Activity: Please echo the material line for line from its start through the line with "Stay For Tchr Taransfer -2018", including both ends, and leave the pictures out of your answer.

Dataset records:
|---|

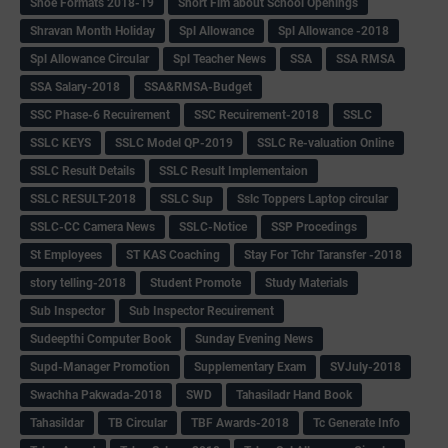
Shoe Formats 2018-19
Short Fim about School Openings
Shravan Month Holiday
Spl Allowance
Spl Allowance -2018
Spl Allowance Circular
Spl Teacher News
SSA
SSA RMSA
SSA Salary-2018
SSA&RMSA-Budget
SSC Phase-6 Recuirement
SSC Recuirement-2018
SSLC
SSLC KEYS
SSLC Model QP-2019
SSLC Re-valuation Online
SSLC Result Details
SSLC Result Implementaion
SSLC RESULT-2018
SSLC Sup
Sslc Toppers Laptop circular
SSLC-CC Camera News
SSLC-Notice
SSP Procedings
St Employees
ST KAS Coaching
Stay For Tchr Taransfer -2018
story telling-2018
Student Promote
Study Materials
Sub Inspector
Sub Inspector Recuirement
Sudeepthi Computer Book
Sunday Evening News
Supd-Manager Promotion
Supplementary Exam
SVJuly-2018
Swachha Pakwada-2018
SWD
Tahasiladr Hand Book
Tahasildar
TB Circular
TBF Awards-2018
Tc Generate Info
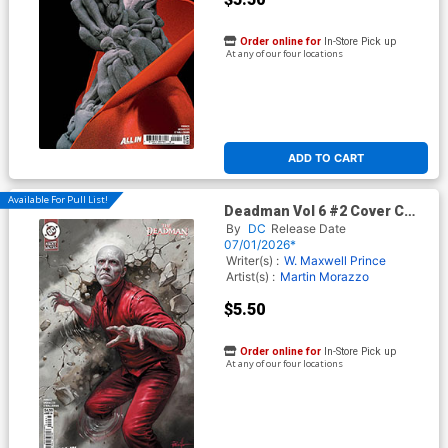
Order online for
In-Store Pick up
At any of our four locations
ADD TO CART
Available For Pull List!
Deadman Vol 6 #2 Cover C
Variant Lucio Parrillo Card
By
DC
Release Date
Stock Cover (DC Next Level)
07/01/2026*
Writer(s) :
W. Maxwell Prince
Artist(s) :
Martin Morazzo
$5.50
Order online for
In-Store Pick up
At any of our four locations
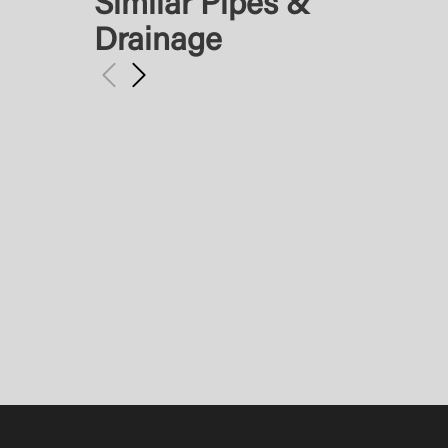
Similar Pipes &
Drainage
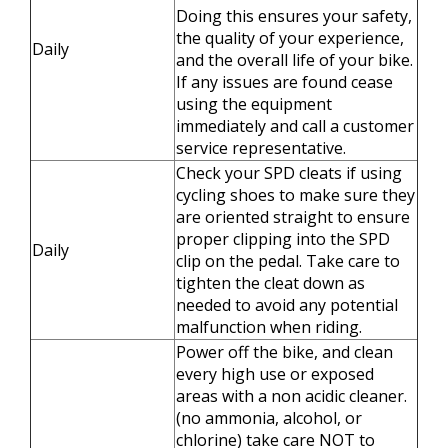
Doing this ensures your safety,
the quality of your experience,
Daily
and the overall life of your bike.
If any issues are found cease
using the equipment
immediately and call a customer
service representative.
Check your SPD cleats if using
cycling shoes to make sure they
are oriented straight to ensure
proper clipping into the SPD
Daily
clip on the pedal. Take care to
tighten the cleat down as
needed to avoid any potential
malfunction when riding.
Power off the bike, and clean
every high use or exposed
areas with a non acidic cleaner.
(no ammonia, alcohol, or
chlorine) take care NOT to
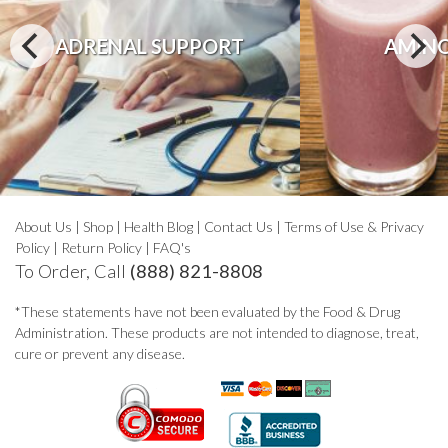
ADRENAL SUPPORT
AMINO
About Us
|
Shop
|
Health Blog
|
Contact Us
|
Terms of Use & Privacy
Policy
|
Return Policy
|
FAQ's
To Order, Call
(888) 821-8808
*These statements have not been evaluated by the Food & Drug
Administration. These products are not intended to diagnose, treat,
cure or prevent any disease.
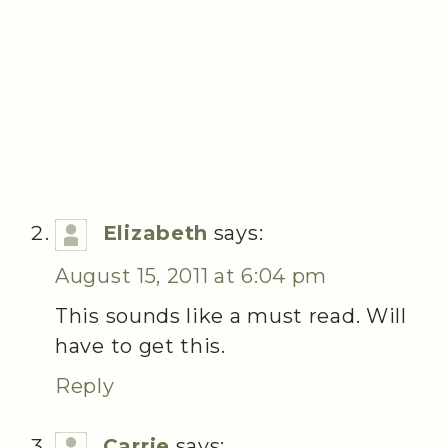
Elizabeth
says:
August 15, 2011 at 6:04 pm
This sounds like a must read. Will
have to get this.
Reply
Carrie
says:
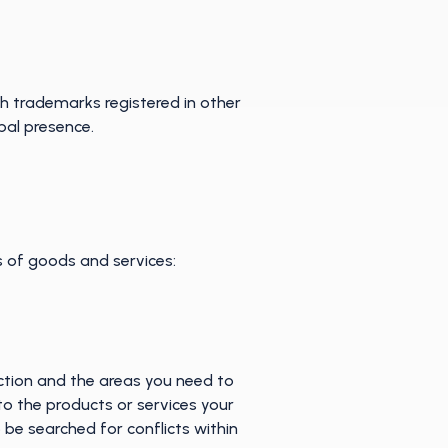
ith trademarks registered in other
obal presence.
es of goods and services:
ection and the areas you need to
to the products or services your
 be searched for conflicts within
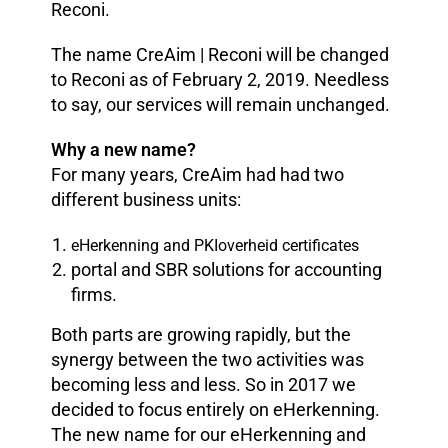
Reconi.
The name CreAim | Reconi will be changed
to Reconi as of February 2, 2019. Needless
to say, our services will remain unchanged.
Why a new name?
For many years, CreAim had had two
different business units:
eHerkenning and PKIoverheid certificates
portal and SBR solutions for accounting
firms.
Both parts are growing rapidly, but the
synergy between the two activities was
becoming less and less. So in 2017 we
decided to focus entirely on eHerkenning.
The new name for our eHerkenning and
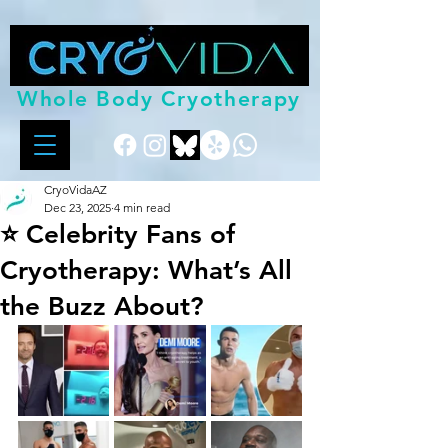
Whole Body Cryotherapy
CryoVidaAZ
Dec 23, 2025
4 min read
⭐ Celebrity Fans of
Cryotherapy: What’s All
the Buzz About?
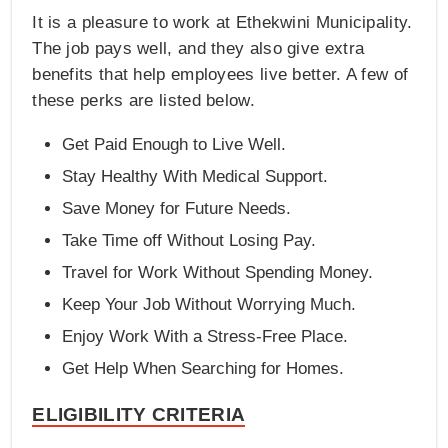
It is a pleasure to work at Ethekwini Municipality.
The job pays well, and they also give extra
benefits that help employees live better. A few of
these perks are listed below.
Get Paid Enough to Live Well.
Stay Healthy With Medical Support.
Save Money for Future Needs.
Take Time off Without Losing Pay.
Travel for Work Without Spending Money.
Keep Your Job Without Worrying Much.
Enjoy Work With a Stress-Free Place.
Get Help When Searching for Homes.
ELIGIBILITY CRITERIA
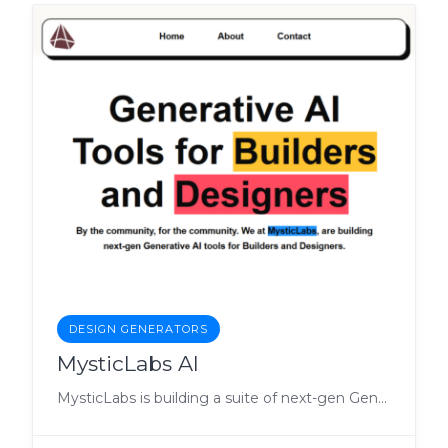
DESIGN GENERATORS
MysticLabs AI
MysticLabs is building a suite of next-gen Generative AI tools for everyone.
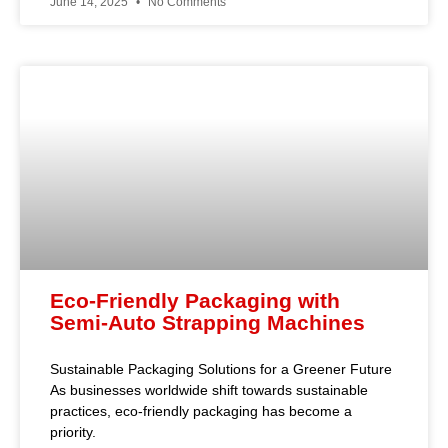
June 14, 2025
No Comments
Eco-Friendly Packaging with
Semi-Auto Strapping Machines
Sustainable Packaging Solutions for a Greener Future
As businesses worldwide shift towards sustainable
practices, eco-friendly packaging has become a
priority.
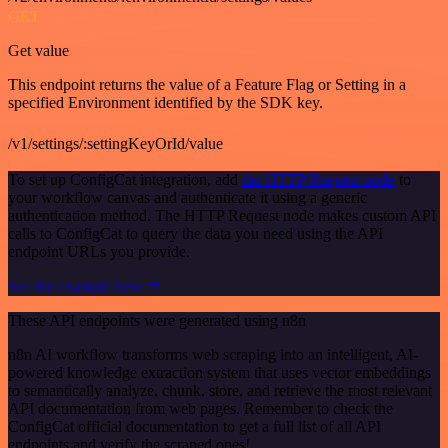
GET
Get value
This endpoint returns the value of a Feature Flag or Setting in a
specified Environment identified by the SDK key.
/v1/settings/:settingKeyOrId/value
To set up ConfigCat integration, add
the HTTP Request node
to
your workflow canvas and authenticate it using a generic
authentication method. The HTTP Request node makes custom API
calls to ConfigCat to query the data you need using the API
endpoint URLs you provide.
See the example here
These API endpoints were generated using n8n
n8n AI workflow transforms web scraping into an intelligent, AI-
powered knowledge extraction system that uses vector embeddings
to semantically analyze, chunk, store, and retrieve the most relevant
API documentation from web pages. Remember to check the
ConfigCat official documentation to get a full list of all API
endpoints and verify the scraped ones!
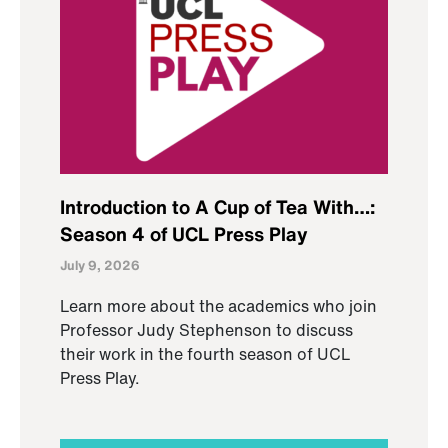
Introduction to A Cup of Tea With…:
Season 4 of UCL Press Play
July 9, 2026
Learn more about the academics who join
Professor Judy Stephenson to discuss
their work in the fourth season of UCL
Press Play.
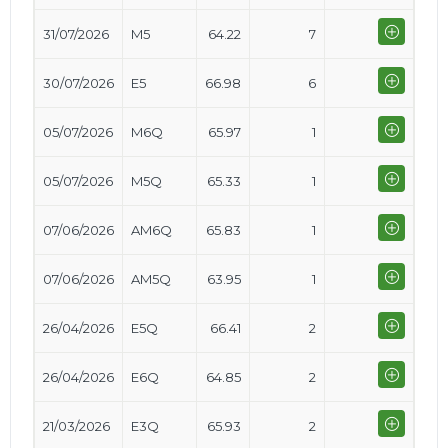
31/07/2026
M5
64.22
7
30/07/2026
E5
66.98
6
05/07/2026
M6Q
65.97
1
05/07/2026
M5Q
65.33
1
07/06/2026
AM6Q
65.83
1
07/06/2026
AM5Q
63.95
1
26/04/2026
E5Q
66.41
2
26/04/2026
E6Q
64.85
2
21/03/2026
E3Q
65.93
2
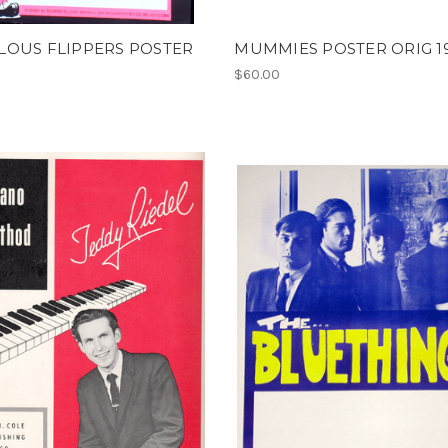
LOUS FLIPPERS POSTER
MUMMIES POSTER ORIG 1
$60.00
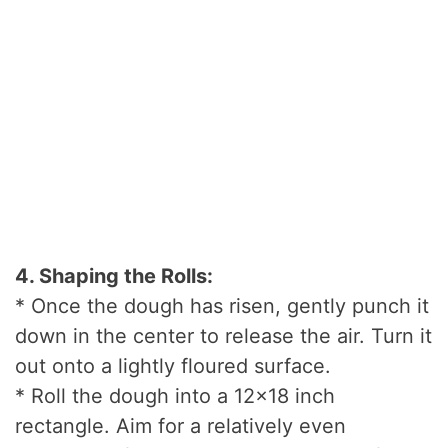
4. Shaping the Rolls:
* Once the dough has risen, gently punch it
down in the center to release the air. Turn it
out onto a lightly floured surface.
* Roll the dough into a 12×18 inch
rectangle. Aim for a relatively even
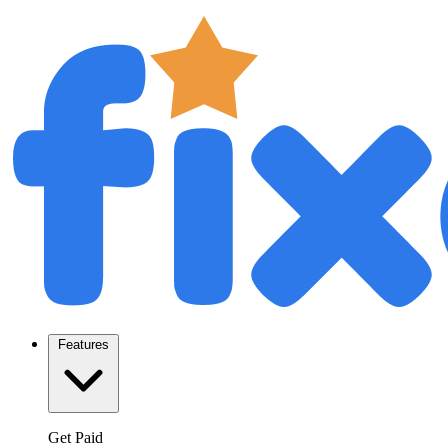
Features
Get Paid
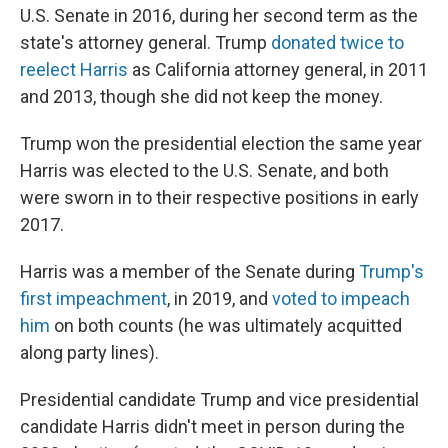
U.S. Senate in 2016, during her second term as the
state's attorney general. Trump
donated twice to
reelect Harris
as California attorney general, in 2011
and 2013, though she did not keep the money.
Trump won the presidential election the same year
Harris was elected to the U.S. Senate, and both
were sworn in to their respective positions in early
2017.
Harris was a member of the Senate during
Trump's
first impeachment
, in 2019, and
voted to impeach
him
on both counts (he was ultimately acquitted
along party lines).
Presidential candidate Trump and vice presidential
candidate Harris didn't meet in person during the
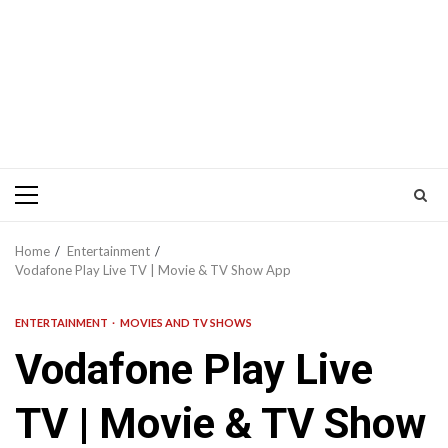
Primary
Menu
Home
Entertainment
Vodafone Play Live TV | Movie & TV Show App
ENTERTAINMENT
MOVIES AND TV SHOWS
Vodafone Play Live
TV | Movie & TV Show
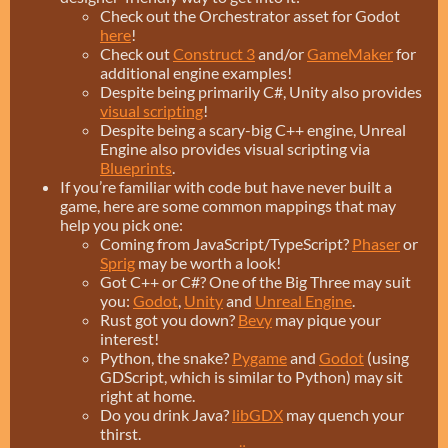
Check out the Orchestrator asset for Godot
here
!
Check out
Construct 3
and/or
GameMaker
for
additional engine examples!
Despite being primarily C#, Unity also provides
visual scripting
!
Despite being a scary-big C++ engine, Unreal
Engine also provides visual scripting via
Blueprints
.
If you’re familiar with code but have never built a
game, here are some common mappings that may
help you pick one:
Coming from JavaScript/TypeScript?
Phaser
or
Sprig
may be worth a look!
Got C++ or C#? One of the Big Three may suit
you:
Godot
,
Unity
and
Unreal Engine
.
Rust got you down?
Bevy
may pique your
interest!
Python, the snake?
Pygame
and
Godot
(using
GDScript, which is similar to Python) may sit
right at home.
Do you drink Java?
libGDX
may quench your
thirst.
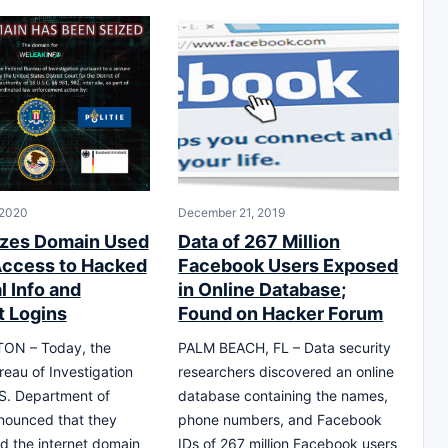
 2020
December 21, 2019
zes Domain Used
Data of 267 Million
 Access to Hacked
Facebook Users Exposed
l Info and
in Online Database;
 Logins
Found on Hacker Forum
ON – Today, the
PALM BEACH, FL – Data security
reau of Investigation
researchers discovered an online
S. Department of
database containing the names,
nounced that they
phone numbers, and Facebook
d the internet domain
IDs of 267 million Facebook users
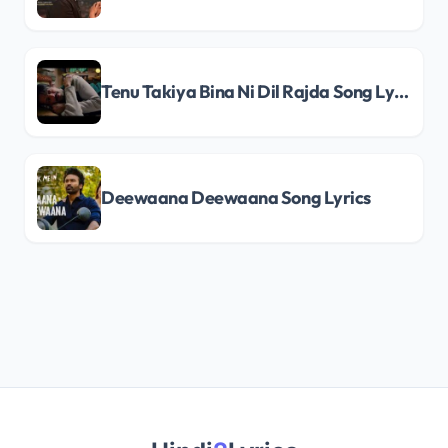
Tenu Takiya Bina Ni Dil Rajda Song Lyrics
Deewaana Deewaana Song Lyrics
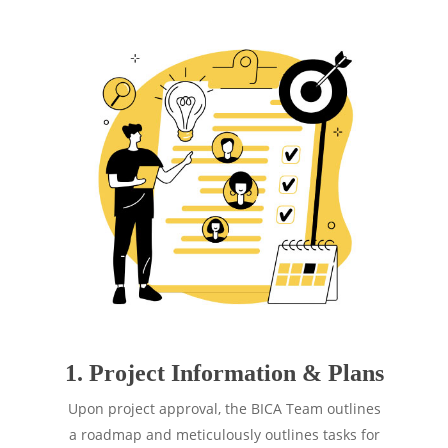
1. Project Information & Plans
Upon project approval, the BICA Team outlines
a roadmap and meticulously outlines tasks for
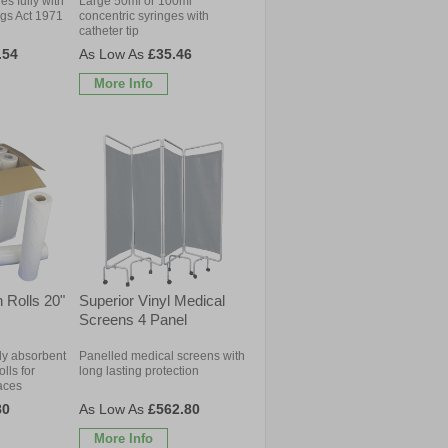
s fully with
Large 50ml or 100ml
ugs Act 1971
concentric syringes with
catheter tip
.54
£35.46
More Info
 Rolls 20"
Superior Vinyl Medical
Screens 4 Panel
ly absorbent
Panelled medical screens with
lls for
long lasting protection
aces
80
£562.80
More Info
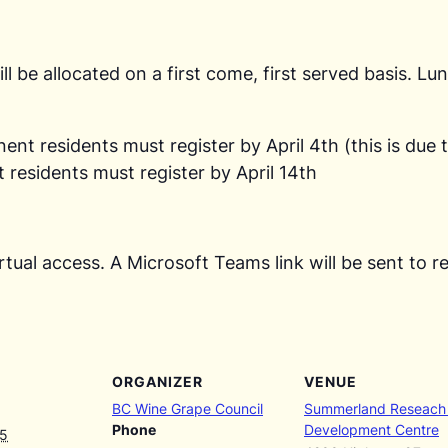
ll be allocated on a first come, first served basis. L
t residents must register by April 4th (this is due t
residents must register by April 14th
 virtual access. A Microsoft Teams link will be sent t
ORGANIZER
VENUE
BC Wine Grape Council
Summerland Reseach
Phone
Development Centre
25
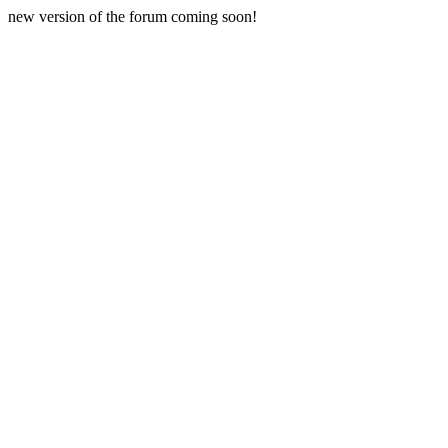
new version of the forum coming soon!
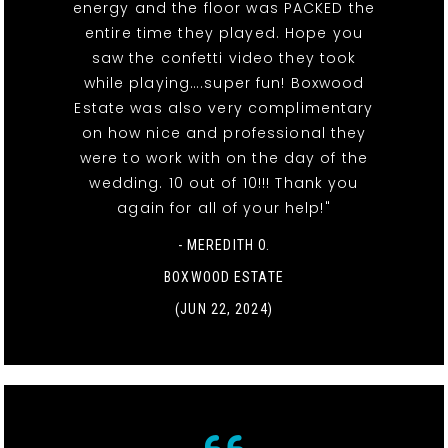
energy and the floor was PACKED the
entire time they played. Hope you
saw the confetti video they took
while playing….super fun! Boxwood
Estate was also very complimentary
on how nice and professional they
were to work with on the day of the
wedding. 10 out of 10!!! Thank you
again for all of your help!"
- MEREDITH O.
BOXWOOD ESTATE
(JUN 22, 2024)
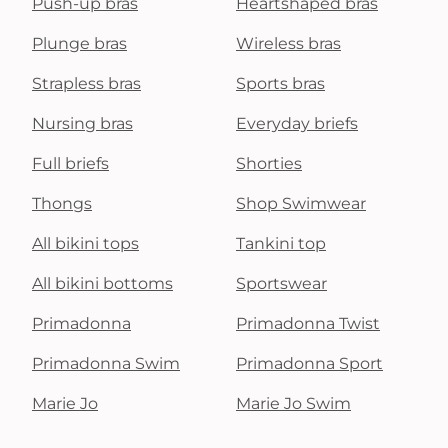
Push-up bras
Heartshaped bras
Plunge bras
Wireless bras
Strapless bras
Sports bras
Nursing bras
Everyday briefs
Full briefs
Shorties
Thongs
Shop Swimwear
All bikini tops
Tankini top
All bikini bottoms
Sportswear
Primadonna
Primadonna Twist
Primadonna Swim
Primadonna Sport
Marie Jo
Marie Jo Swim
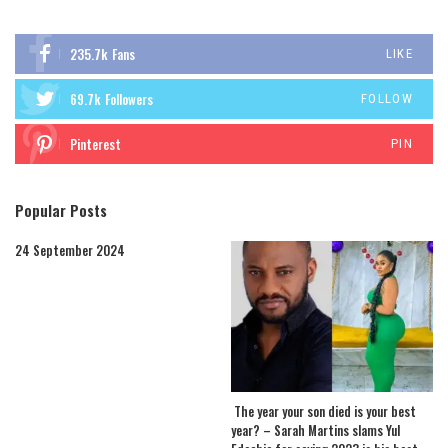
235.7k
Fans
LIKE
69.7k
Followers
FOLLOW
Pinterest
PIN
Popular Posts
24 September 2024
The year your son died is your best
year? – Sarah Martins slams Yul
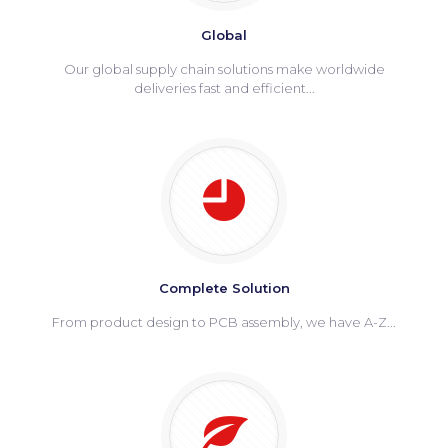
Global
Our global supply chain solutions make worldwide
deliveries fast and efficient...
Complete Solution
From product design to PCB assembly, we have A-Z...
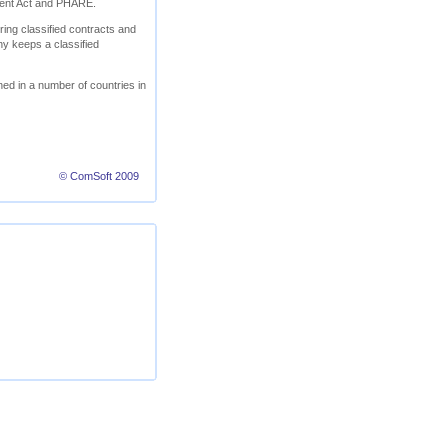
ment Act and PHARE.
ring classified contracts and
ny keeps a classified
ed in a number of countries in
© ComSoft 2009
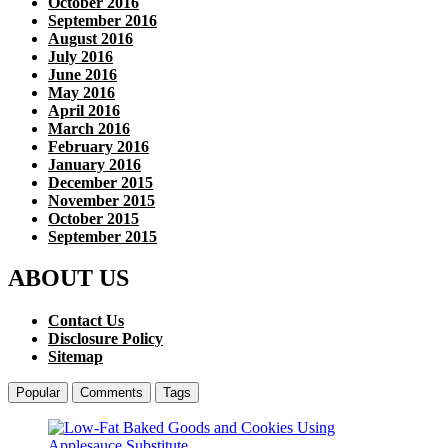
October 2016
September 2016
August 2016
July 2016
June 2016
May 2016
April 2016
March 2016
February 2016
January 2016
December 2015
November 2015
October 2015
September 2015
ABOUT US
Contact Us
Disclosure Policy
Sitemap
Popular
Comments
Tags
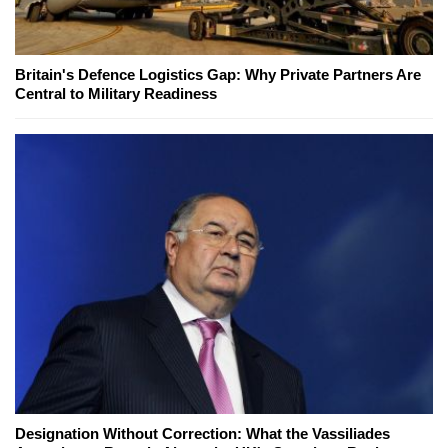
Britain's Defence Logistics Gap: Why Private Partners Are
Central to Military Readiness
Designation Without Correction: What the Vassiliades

|---|

Task output:
Shoe Formats 2018-19
Short Fim about School Openings
Shravan Month Holiday
Spl Allowance
Spl Allowance -2018
Spl Allowance Circular
Spl Teacher News
SSA
SSA RMSA
SSA Salary-2018
SSA&RMSA-Budget
SSC Phase-6 Recuirement
SSC Recuirement-2018
SSLC
SSLC KEYS
SSLC Model QP-2019
SSLC Re-valuation Online
SSLC Result Details
SSLC Result Implementaion
SSLC RESULT-2018
SSLC Sup
Sslc Toppers Laptop circular
SSLC-CC Camera News
SSLC-Notice
SSP Procedings
St Employees
ST KAS Coaching
Stay For Tchr Taransfer -2018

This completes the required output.